:: Task item ::
Write out every line exactly, from the start of the records below to the line with "المركز الاعلامي", and stop there. Don't write out the pictures.
━━━━━━━━━━━━━━━━━━━━
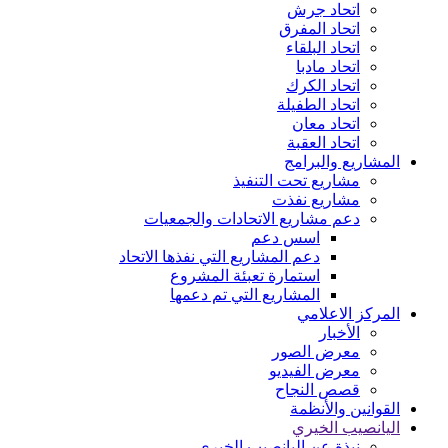
اتحاد جرش
اتحاد المفرق
اتحاد البلقاء
اتحاد مادبا
اتحاد الكرك
اتحاد الطفيلة
اتحاد معان
اتحاد العقبة
المشاريع والبرامج
مشاريع تحت التنفيذ
مشاريع نفذت
دعم مشاريع الاتحادات والجمعيات
اسس دعم
دعم المشاريع التي نفذها الاتحاد
استمارة تعبئة المشروع
المشاريع التي تم دعمها
المركز الاعلامي
الأخبار
معرض الصور
معرض الفيديو
قصص النجاح
القوانين والأنظمة
اليانصيب الخيري
نبذة عن اليانصيب الخيري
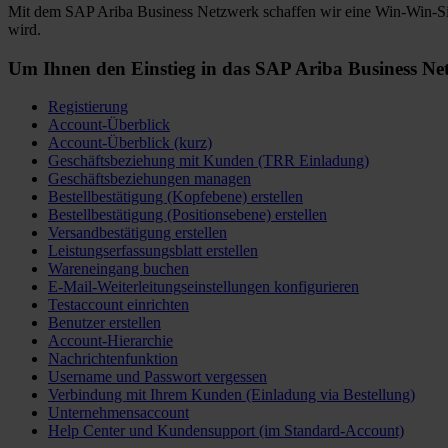
Mit dem SAP Ariba Business Netzwerk schaffen wir eine Win-Win-Situa
wird.
Um Ihnen den Einstieg in das SAP Ariba Business Netzw
Registierung
Account-Überblick
Account-Überblick (kurz)
Geschäftsbeziehung mit Kunden (TRR Einladung)
Geschäftsbeziehungen managen
Bestellbestätigung (Kopfebene) erstellen
Bestellbestätigung (Positionsebene) erstellen
Versandbestätigung erstellen
Leistungserfassungsblatt erstellen
Wareneingang buchen
E-Mail-Weiterleitungseinstellungen konfigurieren
Testaccount einrichten
Benutzer erstellen
Account-Hierarchie
Nachrichtenfunktion
Username und Passwort vergessen
Verbindung mit Ihrem Kunden (Einladung via Bestellung)
Unternehmensaccount
Help Center und Kundensupport (im Standard-Account)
━━━━━━━━━━━━━━━━━━━━
:: Exercise output ::
اتحاد جرش
اتحاد المفرق
اتحاد البلقاء
اتحاد مادبا
اتحاد الكرك
اتحاد الطفيلة
اتحاد معان
اتحاد العقبة
المشاريع والبرامج
مشاريع تحت التنفيذ
مشاريع نفذت
دعم مشاريع الاتحادات والجمعيات
اسس دعم
دعم المشاريع التي نفذها الاتحاد
استمارة تعبئة المشروع
المشاريع التي تم دعمها
المركز الاعلامي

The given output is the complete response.